As Valentine’s Day is falling upon us, singles all over the world are dreading the sappy posts that have grown customary to the holiday. The extremes couples may go to for social media could, perhaps, be enough to even lure people in a happy relationship to question the excitement of their love. On Valentine’s Day some expect an upscale dinner, flowers, or a card to create a romantic night with a significant other. As a society, our idea of what a realistic relationship looks like is already misconstrued; social media is not doing much to help the issue.
With famous couples brandishing themselves through unrealistic imagery, it is no wonder why modern expectations of what a relationship is meant to look like are unreasonable. Constant exposure to a “perfect” couple makes it difficult for upcoming generations to understand that a relationship requires more than buying expensive gifts, going on lavish vacations or posting intimate pictures together.
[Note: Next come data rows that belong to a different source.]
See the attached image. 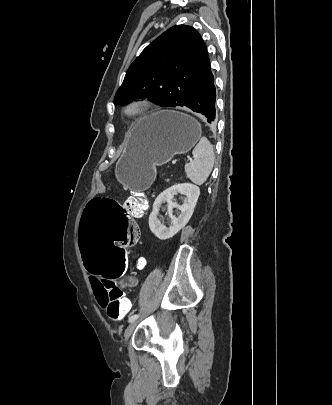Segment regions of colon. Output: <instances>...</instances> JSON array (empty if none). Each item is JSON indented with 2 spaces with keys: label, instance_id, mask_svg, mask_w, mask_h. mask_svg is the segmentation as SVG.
<instances>
[{
  "label": "colon",
  "instance_id": "1",
  "mask_svg": "<svg viewBox=\"0 0 332 405\" xmlns=\"http://www.w3.org/2000/svg\"><path fill=\"white\" fill-rule=\"evenodd\" d=\"M146 208V200L138 191L124 202V207L116 197H91L85 204L83 220L79 221L82 268L90 275H107L98 284L105 293L106 313L113 321L131 314L116 279L117 275H126V257L130 255L129 249H136L141 232L132 212L144 213ZM144 265V260L137 261L139 269Z\"/></svg>",
  "mask_w": 332,
  "mask_h": 405
}]
</instances>
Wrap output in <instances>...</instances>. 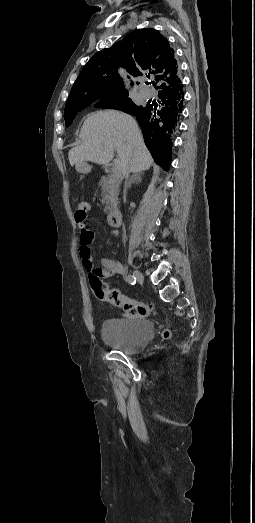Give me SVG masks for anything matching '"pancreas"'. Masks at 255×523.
Here are the masks:
<instances>
[{
    "instance_id": "1",
    "label": "pancreas",
    "mask_w": 255,
    "mask_h": 523,
    "mask_svg": "<svg viewBox=\"0 0 255 523\" xmlns=\"http://www.w3.org/2000/svg\"><path fill=\"white\" fill-rule=\"evenodd\" d=\"M119 178L118 176H103L99 182V186L102 190L101 194L103 196L102 198V204H106L104 208L105 214H110V212H113L115 208V204L118 200V192H119Z\"/></svg>"
}]
</instances>
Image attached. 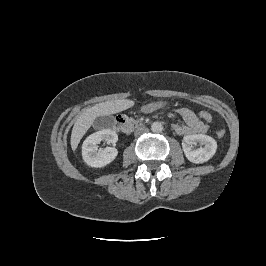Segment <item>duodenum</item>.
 <instances>
[{
    "instance_id": "410a0bca",
    "label": "duodenum",
    "mask_w": 266,
    "mask_h": 266,
    "mask_svg": "<svg viewBox=\"0 0 266 266\" xmlns=\"http://www.w3.org/2000/svg\"><path fill=\"white\" fill-rule=\"evenodd\" d=\"M133 124L123 115H118L115 119V128L123 133L130 132L133 129Z\"/></svg>"
}]
</instances>
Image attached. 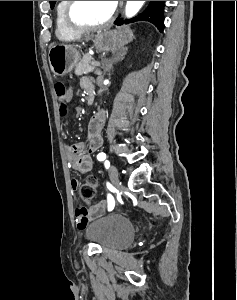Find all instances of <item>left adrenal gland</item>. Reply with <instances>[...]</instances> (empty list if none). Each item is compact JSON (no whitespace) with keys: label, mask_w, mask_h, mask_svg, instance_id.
<instances>
[{"label":"left adrenal gland","mask_w":237,"mask_h":300,"mask_svg":"<svg viewBox=\"0 0 237 300\" xmlns=\"http://www.w3.org/2000/svg\"><path fill=\"white\" fill-rule=\"evenodd\" d=\"M127 51V47H121V49L117 51L116 55L112 57V59H102V67L104 69V73H110V69H112V65H114V63L123 61Z\"/></svg>","instance_id":"obj_1"}]
</instances>
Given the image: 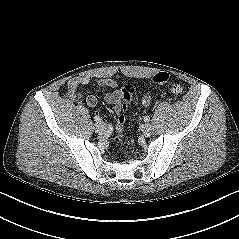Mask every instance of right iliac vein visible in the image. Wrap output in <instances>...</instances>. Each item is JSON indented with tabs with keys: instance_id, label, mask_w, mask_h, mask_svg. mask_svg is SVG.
I'll list each match as a JSON object with an SVG mask.
<instances>
[{
	"instance_id": "obj_1",
	"label": "right iliac vein",
	"mask_w": 239,
	"mask_h": 239,
	"mask_svg": "<svg viewBox=\"0 0 239 239\" xmlns=\"http://www.w3.org/2000/svg\"><path fill=\"white\" fill-rule=\"evenodd\" d=\"M95 130L99 135H103L105 134L106 130H107V126L104 123H96L95 124Z\"/></svg>"
}]
</instances>
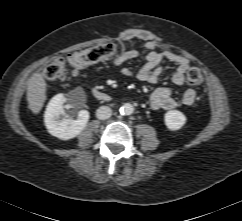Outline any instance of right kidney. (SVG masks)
Segmentation results:
<instances>
[{
	"instance_id": "right-kidney-1",
	"label": "right kidney",
	"mask_w": 242,
	"mask_h": 221,
	"mask_svg": "<svg viewBox=\"0 0 242 221\" xmlns=\"http://www.w3.org/2000/svg\"><path fill=\"white\" fill-rule=\"evenodd\" d=\"M66 102L68 108L77 106L73 99L66 98L64 94H57L48 103L44 115V122L48 132L62 140L72 139L79 135L89 120L87 110H80L77 119L61 118V115L64 114L63 104Z\"/></svg>"
}]
</instances>
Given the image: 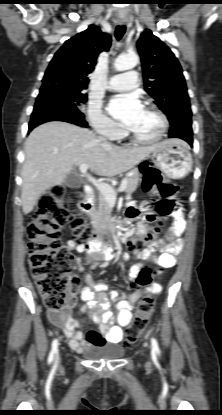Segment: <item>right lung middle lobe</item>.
I'll return each instance as SVG.
<instances>
[{"mask_svg": "<svg viewBox=\"0 0 222 415\" xmlns=\"http://www.w3.org/2000/svg\"><path fill=\"white\" fill-rule=\"evenodd\" d=\"M58 90L68 97L76 106L86 102L87 95L82 93V90L71 87L58 86ZM38 98V97H37Z\"/></svg>", "mask_w": 222, "mask_h": 415, "instance_id": "obj_1", "label": "right lung middle lobe"}]
</instances>
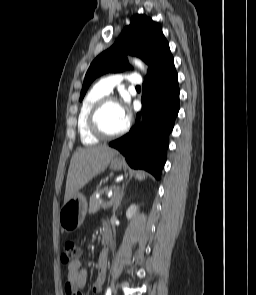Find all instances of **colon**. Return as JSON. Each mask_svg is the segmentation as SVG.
<instances>
[{"label":"colon","mask_w":256,"mask_h":295,"mask_svg":"<svg viewBox=\"0 0 256 295\" xmlns=\"http://www.w3.org/2000/svg\"><path fill=\"white\" fill-rule=\"evenodd\" d=\"M80 254V248L75 240L68 239L63 242V251L61 260L64 264H70L77 260Z\"/></svg>","instance_id":"obj_1"}]
</instances>
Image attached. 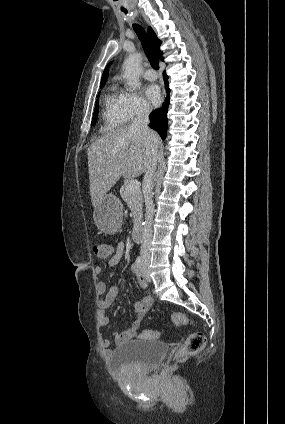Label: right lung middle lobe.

The problem with Instagram-famous couples is that their followers are only seeing the good parts of the relationship. No couple will brag about a fight, but the constant pictures of their happiness makes for a convincing illusion to outsiders. In fact, 45 percent of internet users ages 18-29 in serious relationships say the internet has had an impact on their relationship, according to Pew Research Center. No real relationship consists only of the good times, and Millennials are losing sight of this. It has become common to idolize these couples as “relationship goals.”
Social media will have an effect on the family dynamic of the future because it changes how relationships are viewed. Social media has negatively correlatedwith marriage quality and happiness, according to studies conducted by researchers at Boston University.
This negative correlation is supported by a growing fear of commitment. Since our parents and grandparents could not easily compare their relationships to the couples of the world, their fear of commitment is not as potent as the fear from newer couples. It is natural to wonder if the grass is greener on the other side, but social media has convinced Millennials that there is truth to this fallacy.
Millennials are falling in love with the idea of relationships — not people. The deterioration of relationships worsens when they inevitably fall short of the Internet’s expectations coupled with the actual difficulties of a relationship, which require much more than a photogenic presence to endure.
The value of a relationship lies in the other person, not the aesthetic of the couple. A healthy relationship is not created by constantly posting your love for one another. Love is not based on followers or likes. Not everything seen on a screen is reality.